School buses are no place for junk food ads, says top health organisations
By Cancer Council NSW
Cancer Council NSW is joining forces with 13 health experts and organisations to call on the NSW Government to remove junk food marketing from public transport, after growing concerns of their impact on children’s diets.
The 13 organisations, including the NSW branches of the Australia Medical Association, Australian Dental Association, Public Health Association of Australia and Heart Foundation this week submitted a joint statement to the NSW Government, urging them to remove unhealthy food advertising from property owned by, or contracted to, the NSW Government, particularly public transport.
Following the release last week of the National Obesity Strategy, that identifies food marketing on government owned property as an area for action, Clare Hughes, Cancer Council NSW’s Nutrition Manager says, “The NSW Government should lead by example and stop contributing to the unhealthy food environment. The current practice of accepting money for advertising from companies that make and sell unhealthy foods and drinks conflicts with healthy eating advice.”

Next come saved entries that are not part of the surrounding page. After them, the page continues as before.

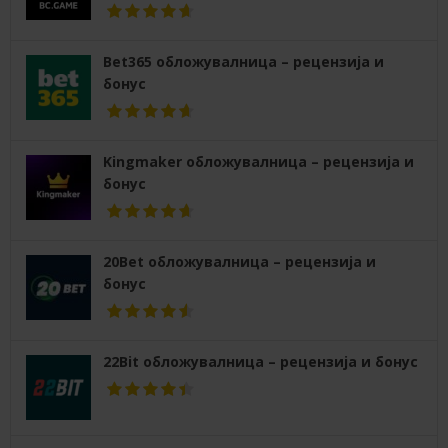
Bet365 обложувалница – рецензија и
бонус
Kingmaker обложувалница – рецензија и
бонус
20Bet обложувалница – рецензија и
бонус
22Bit обложувалница – рецензија и бонус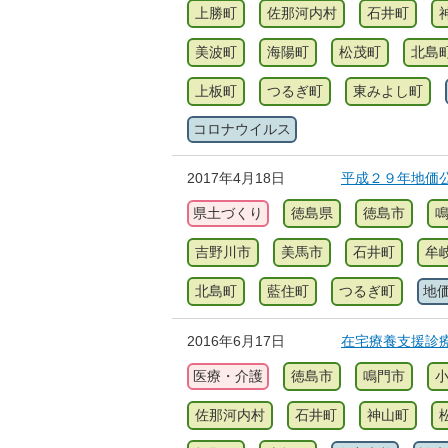
上勝町
佐那河内村
石井町
美波町
海陽町
松茂町
北島
上板町
つるぎ町
東みよし町
コロナウイルス
2017年4月18日
平成２９年地価
県土づくり
徳島県
徳島市
吉野川市
美馬市
石井町
牟
北島町
藍住町
つるぎ町
地
2016年6月17日
在宅療養支援診
医療・介護
徳島市
鳴門市
佐那河内村
石井町
神山町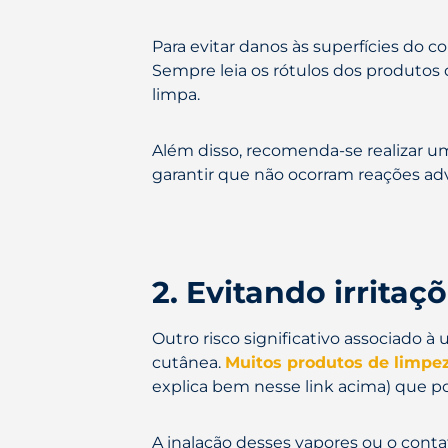
Para evitar danos às superfícies do 
Sempre leia os rótulos dos produtos 
limpa.
Além disso, recomenda-se realizar um
garantir que não ocorram reações adv
2. Evitando irritaç
Outro risco significativo associado à
cutânea.
Muitos produtos de limpez
explica bem nesse link acima) que pod
A inalação desses vapores ou o contat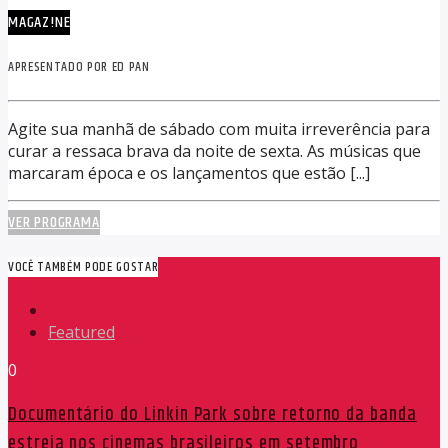
MAGAZ!NE
APRESENTADO POR ED PAN
Agite sua manhã de sábado com muita irreverência para
curar a ressaca brava da noite de sexta. As músicas que
marcaram época e os lançamentos que estão [...]
VER PROGRAMA
VOCÊ TAMBÉM PODE GOSTAR
Featured
0
Documentário do Linkin Park sobre retorno da banda
estreia nos cinemas brasileiros em setembro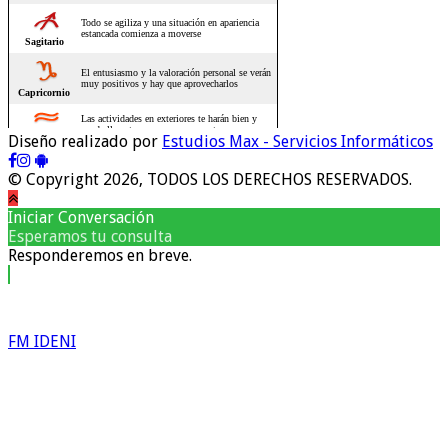
Diseño realizado por
Estudios Max - Servicios Informáticos
© Copyright 2026, TODOS LOS DERECHOS RESERVADOS.
Iniciar Conversación
Esperamos tu consulta
Responderemos en breve.
FM IDENI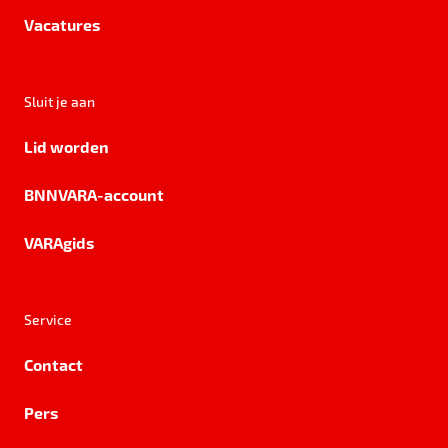
Vacatures
Sluit je aan
Lid worden
BNNVARA-account
VARAgids
Service
Contact
Pers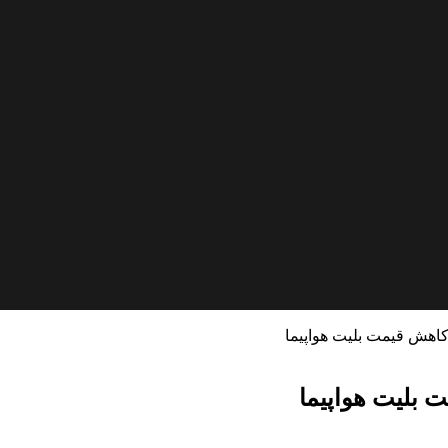
اهش قیمت بلیت هواپیما
بلیت هواپیما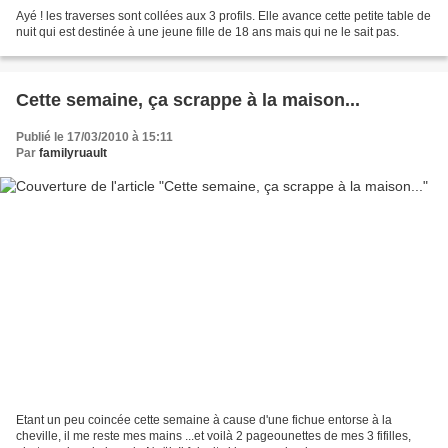
Ayé ! les traverses sont collées aux 3 profils. Elle avance cette petite table de
nuit qui est destinée à une jeune fille de 18 ans mais qui ne le sait pas.
Cette semaine, ça scrappe à la maison...
Publié le 17/03/2010 à 15:11
Par
familyruault
Etant un peu coincée cette semaine à cause d'une fichue entorse à la
cheville, il me reste mes mains ...et voilà 2 pageounettes de mes 3 fifilles,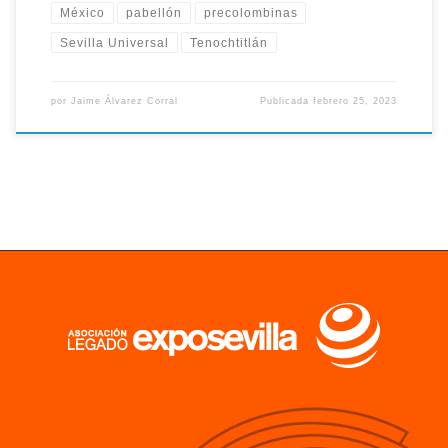
México
pabellón
precolombinas
Sevilla Universal
Tenochtitlán
por
Jaime Álvarez Corral
Publicada
febrero 25, 2023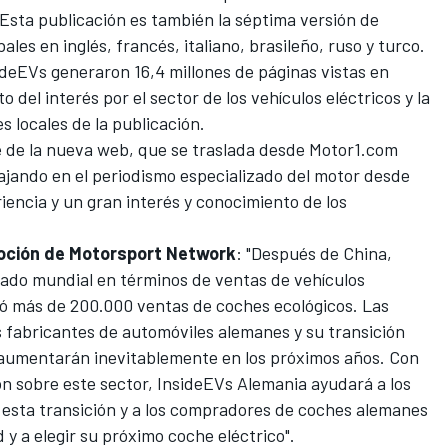
 Esta publicación es también la séptima versión de
ales en inglés, francés, italiano, brasileño, ruso y turco.
ideEVs generaron 16,4 millones de páginas vistas en
 del interés por el sector de los vehículos eléctricos y la
 locales de la publicación.
fe de la nueva web, que se traslada desde Motor1.com
ajando en el periodismo especializado del motor desde
iencia y un gran interés y conocimiento de los
moción de Motorsport Network
: "Después de China,
ado mundial en términos de ventas de vehículos
stró más de 200.000 ventas de coches ecológicos. Las
s fabricantes de automóviles alemanes y su transición
e aumentarán inevitablemente en los próximos años. Con
ón sobre este sector, InsideEVs Alemania ayudará a los
 esta transición y a los compradores de coches alemanes
 y a elegir su próximo coche eléctrico".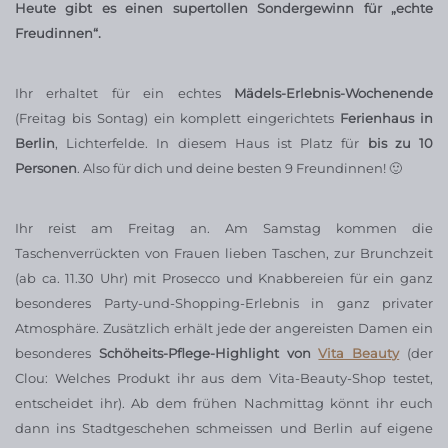
Heute gibt es einen supertollen Sondergewinn für „echte
Freudinnen“.
Ihr erhaltet für ein echtes
Mädels-Erlebnis-Wochenende
(Freitag bis Sontag) ein komplett eingerichtets
Ferienhaus in
Berlin
, Lichterfelde. In diesem Haus ist Platz für
bis zu 10
Personen
. Also für dich und deine besten 9 Freundinnen! 🙂
Ihr reist am Freitag an. Am Samstag kommen die
Taschenverrückten von Frauen lieben Taschen, zur Brunchzeit
(ab ca. 11.30 Uhr) mit Prosecco und Knabbereien für ein ganz
besonderes Party-und-Shopping-Erlebnis in ganz privater
Atmosphäre. Zusätzlich erhält jede der angereisten Damen ein
besonderes
Schöheits-Pflege-Highlight von
Vita Beauty
(der
Clou: Welches Produkt ihr aus dem Vita-Beauty-Shop testet,
entscheidet ihr). Ab dem frühen Nachmittag könnt ihr euch
dann ins Stadtgeschehen schmeissen und Berlin auf eigene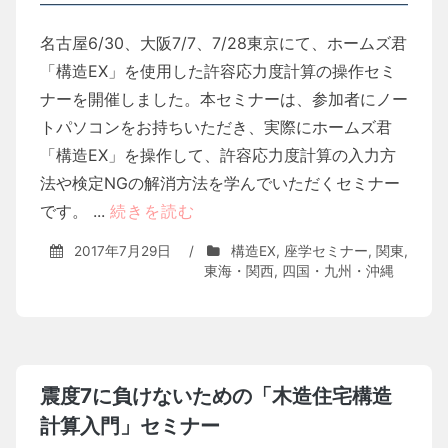
名古屋6/30、大阪7/7、7/28東京にて、ホームズ君
「構造EX」を使用した許容応力度計算の操作セミ
ナーを開催しました。本セミナーは、参加者にノー
トパソコンをお持ちいただき、実際にホームズ君
「構造EX」を操作して、許容応力度計算の入力方
法や検定NGの解消方法を学んでいただくセミナー
です。 ...
続きを読む
2017年7月29日
/
構造EX
,
座学セミナー
,
関東
,
東海・関西
,
四国・九州・沖縄
震度7に負けないための「木造住宅構造
計算入門」セミナー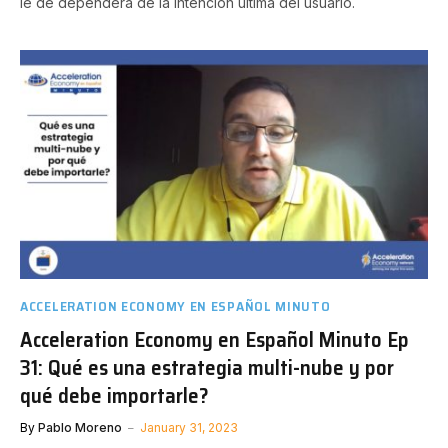
le dé dependerá de la intención última del usuario.
ACCELERATION ECONOMY EN ESPAÑOL MINUTO
Acceleration Economy en Español Minuto Ep
31: Qué es una estrategia multi-nube y por
qué debe importarle?
By
Pablo Moreno
January 31, 2023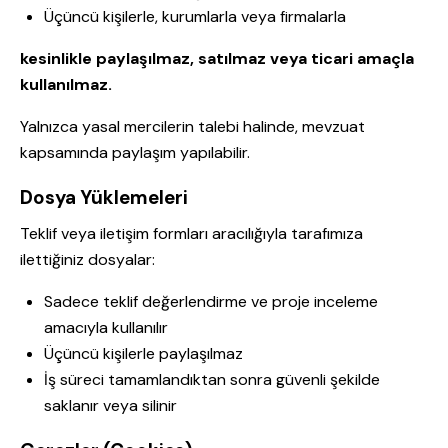
Üçüncü kişilerle, kurumlarla veya firmalarla
kesinlikle paylaşılmaz, satılmaz veya ticari amaçla
kullanılmaz.
Yalnızca yasal mercilerin talebi halinde, mevzuat
kapsamında paylaşım yapılabilir.
Dosya Yüklemeleri
Teklif veya iletişim formları aracılığıyla tarafımıza
ilettiğiniz dosyalar:
Sadece teklif değerlendirme ve proje inceleme
amacıyla kullanılır
Üçüncü kişilerle paylaşılmaz
İş süreci tamamlandıktan sonra güvenli şekilde
saklanır veya silinir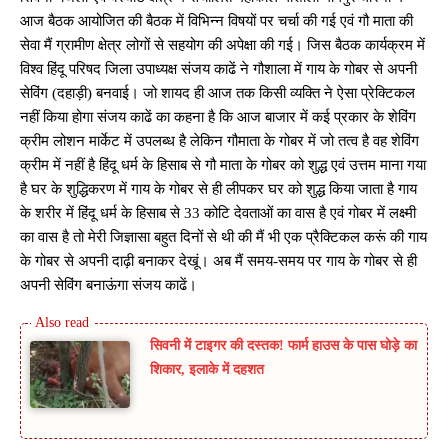
आज बैठक आयोजित की बैठक में विभिन्न विषयों पर चर्चा की गई एवं गौ माता की
सेवा मैं ग्रामीण क्षेत्र लोगों से सहयोग की अपेक्षा की गई। जिस बैठक कार्यक्रम में
विश्व हिंदू परिषद जिला उपाध्यक्ष संजय काढें ने गौशाला में गाय के गोबर से अपनी
सेविंग (दहाड़ी) बनवाई। जो शायद ही आज तक किसी व्यक्ति ने ऐसा प्रेक्टिकल
नहीं किया होगा संजय काढें का कहना है कि आज बाजार में कई प्रकार के शेविंग
क्रीम लोशन मार्केट में उपलब्ध है लेकिन गौमाता के गोबर में जो तत्व है वह शेविंग
क्रीम में नहीं है हिंदू धर्म के हिसाब से गौ माता के गोबर को शुद्ध एवं उत्तम माना गया
है घर के शुद्धिकरण में गाय के गोबर से ही लीपकर घर को शुद्ध किया जाता है गाय
के शरीर में हिंदू धर्म के हिसाब से 33 कोटि देवताओं का वास है एवं गोबर में लक्ष्मी
का वास है तो मेरी जिज्ञासा बहुत दिनों से थी की मैं भी एक प्रैक्टिकल करूं की गाय
के गोबर से अपनी दाढ़ी बनाकर देखूं। अब मैं समय-समय पर गाय के गोबर से ही
अपनी सेविंग बनाऊंगा संजय काढें।
सिवनी में टाइगर की दस्तक! फार्म हाउस के पास घोड़े का
शिकार, इलाके में दहशत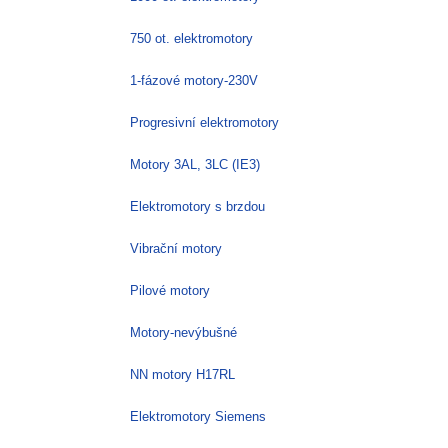
produktu
750 ot. elektromotory
1-fázové motory-230V
Progresivní elektromotory
Motory 3AL, 3LC (IE3)
Elektromotory s brzdou
Vibrační motory
Pilové motory
Motory-nevýbušné
NN motory H17RL
Elektromotory Siemens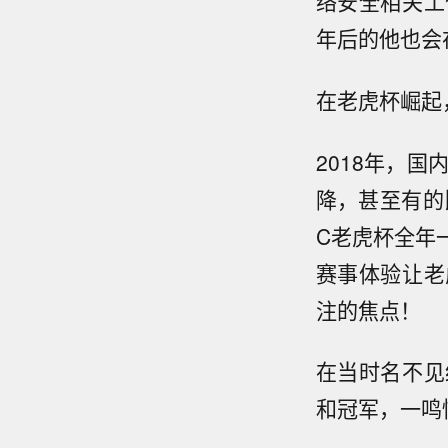
络安全相关工
年后的他也会
在老虎杯崛起
2018年，
降，甚至有的
C老虎杯全年
赛事体验让老
注的焦点！
在当时名不见
和冠军，一鸣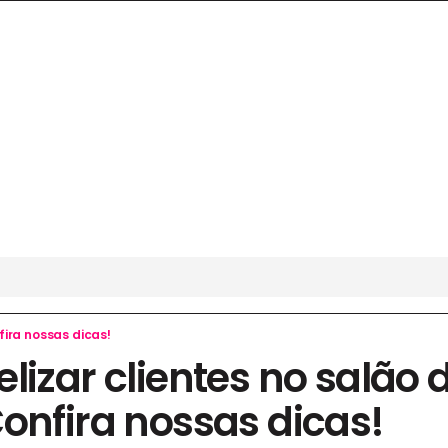
fira nossas dicas!
lizar clientes no salão 
onfira nossas dicas!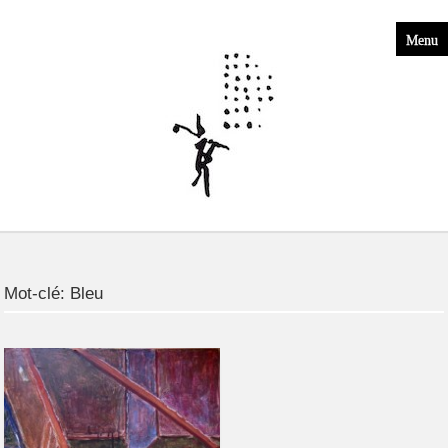
Menu
Mot-clé:
Bleu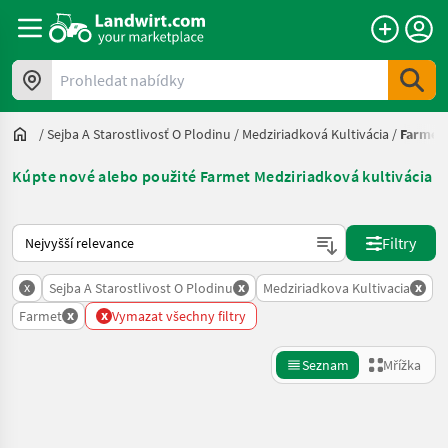
Prohledat nabídky
/
Sejba A Starostlivosť O Plodinu
/
Medziriadková Kultivácia
/
Farmet
Kúpte nové alebo použité Farmet Medziriadková kultivácia
Takto se řadí nabídky na Landwirt.com
Filtry
x
x
x
Sejba A Starostlivost O Plodinu
Medziriadkova Kultivacia
x
x
Farmet
Vymazat všechny filtry
Seznam
Mřížka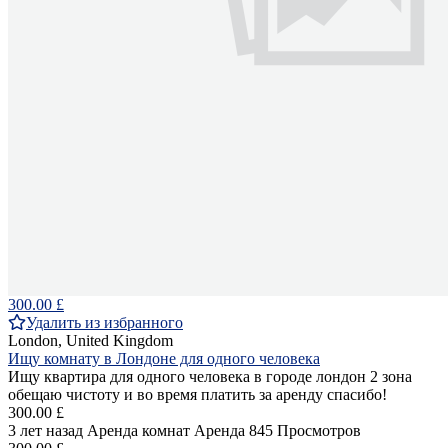
300.00 £
Удалить из избранного
London, United Kingdom
Ищу комнату в Лондоне для одного человека
Ищу квартира для одного человека в городе лондон 2 зона
обещаю чистоту и во время платить за аренду спасибо!
300.00 £
3 лет назад
Аренда комнат
Аренда
845 Просмотров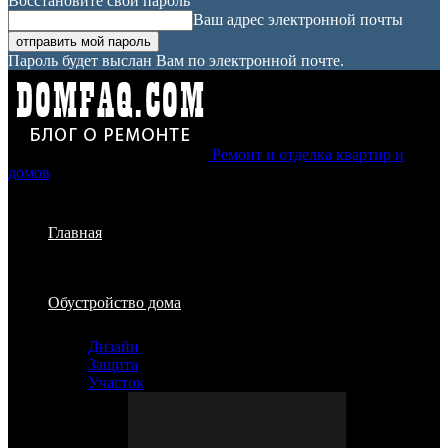
Восстановите свой пароль
Ваш адрес электронной почты
Пароль будет выслан Вам по электронной почте.
Ремонт и отделка квартир и
домов
Главная
Обустройство дома
Дизайн
Защита
Участок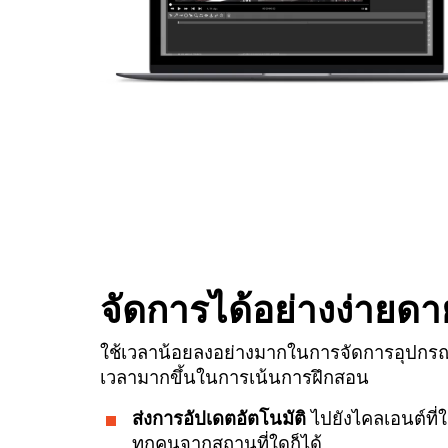
จัดการได้อย่างง่ายดา
ใช้เวลาน้อยลงอย่างมากในการจัดการอุปกรณ
เวลามากขึ้นในการเน้นการฝึกสอน
ส่งการอัปเดตอัตโนมัติ
ไปยังไคลเอนต์ที่ใ
ทุกคนจากสถานที่ใดก็ได้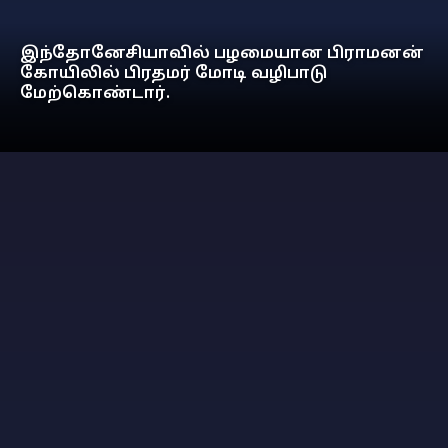
இந்தோனேசியாவில் பழமையான பிராமனன்
கோயிலில் பிரதமர் மோடி வழிபாடு
மேற்கொண்டார்.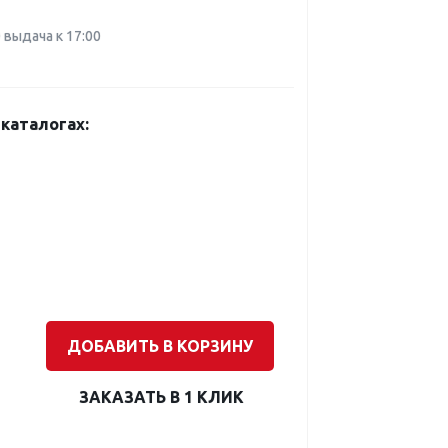
0 выдача к 17:00
каталогах:
ДОБАВИТЬ В КОРЗИНУ
ЗАКАЗАТЬ В 1 КЛИК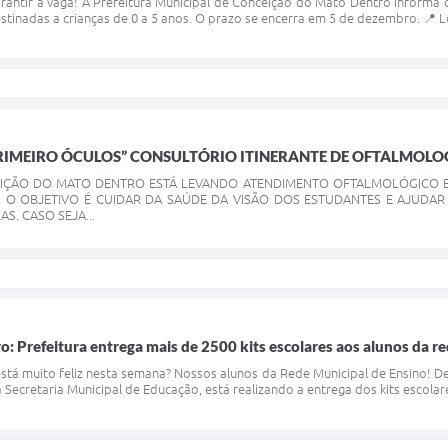
antir a vaga! A Prefeitura Municipal de Conceição do Mato Dentro informa q
stinadas a crianças de 0 a 5 anos. O prazo se encerra em 5 de dezembro. 📍 Lo
IMEIRO ÓCULOS” CONSULTÓRIO ITINERANTE DE OFTALMOLOG
EIÇÃO DO MATO DENTRO ESTÁ LEVANDO ATENDIMENTO OFTALMOLÓGICO E
S. O OBJETIVO É CUIDAR DA SAÚDE DA VISÃO DOS ESTUDANTES E AJUDA
S. CASO SEJA...
o: Prefeitura entrega mais de 2500 kits escolares aos alunos da re
á muito feliz nesta semana? Nossos alunos da Rede Municipal de Ensino! Des
Secretaria Municipal de Educação, está realizando a entrega dos kits escolar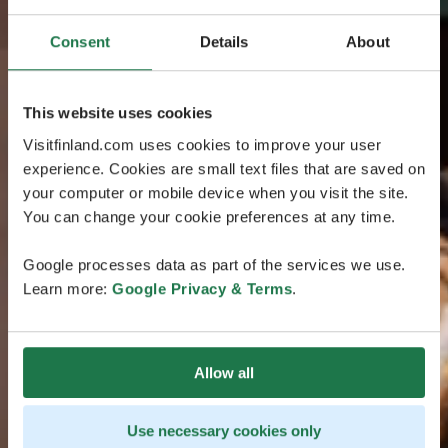
Consent
Details
About
This website uses cookies
Visitfinland.com uses cookies to improve your user
experience. Cookies are small text files that are saved on
your computer or mobile device when you visit the site.
You can change your cookie preferences at any time.
Google processes data as part of the services we use.
Learn more:
Google Privacy & Terms
.
Allow all
Use necessary cookies only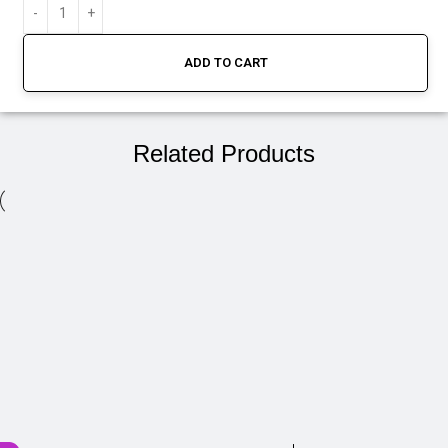
ADD TO CART
Related Products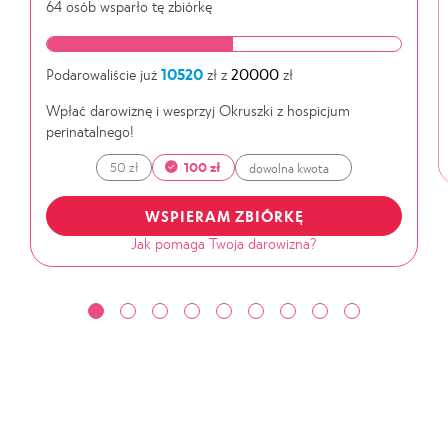
64 osób wsparło tę zbiórkę
Podarowaliście już
10520
zł z
20000
zł
Wpłać darowiznę i wesprzyj Okruszki z hospicjum
perinatalnego!
50 zł
100 zł
WSPIERAM ZBIÓRKĘ
Jak pomaga
Twoja darowizna?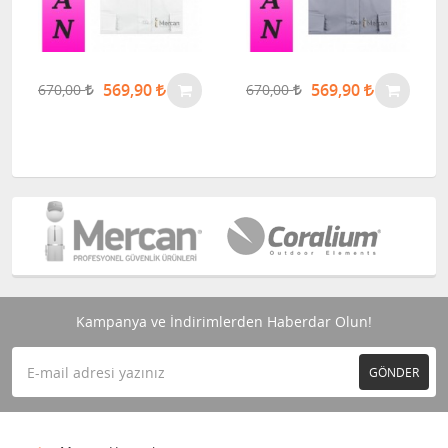
569,90
569,90
670,00
670,00
Kampanya ve İndirimlerden Haberdar Olun!
GÖNDER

Food marketing influences children’s food choices and their eating habits, and advertising of unhealthy foods, particularly on public transport, reaches a significant number of young people each day.
“These leading health organisations have joined together because we all want to help NSW children to develop healthy eating habits. Poor dietary habits mean these children will be at increased risk of growing up to develop chronic health conditions including Type 2 diabetes, heart disease and many cancers as adults,” Ms Hughes continues.
Cancer Council NSW research in 2018 showed 82% of food advertisements at major train stations and on buses were for unhealthy foods and an audit of 90 school bus routes to suburban Sydney primary and secondary schools found children travelling to school would be exposed to up to 2,800 unhealthy food advertisements a year, just from the transport mode they chose. A recent 2022 audit of Sydney buses found 83% of food advertisements on buses in the sample were for unhealthy foods.
This action supports existing programs funded by the NSW government to address poor diets and obesity rates and is timely, given the impact of COVID-19 on the NSW population and the increased risk posed by COVID-19 to those living with obesity.
Professor Louise Baur, NSW paediatrician and an internationally recognised childhood obesity researcher adds, “I know from my work in western Sydney that we can’t afford to ignore the fact that food advertising influences children’s food preferences and choices, and ultimately impacts their health outcomes.
Protecting children from unhealthy food marketing is recognised worldwide as vital to address poor diet and high obesity rates. The new National Obesity Strategy released last week, identifies unhealthy food advertising on government owned and operated property as an effective action to protect children from harmful food advertising The NSW Government must act now to protect our children and save lives.”
“We are asking the community to support our joint statement by heading to the Our Kids, Our Call website and joining the campaign,” Ms Hughes concludes.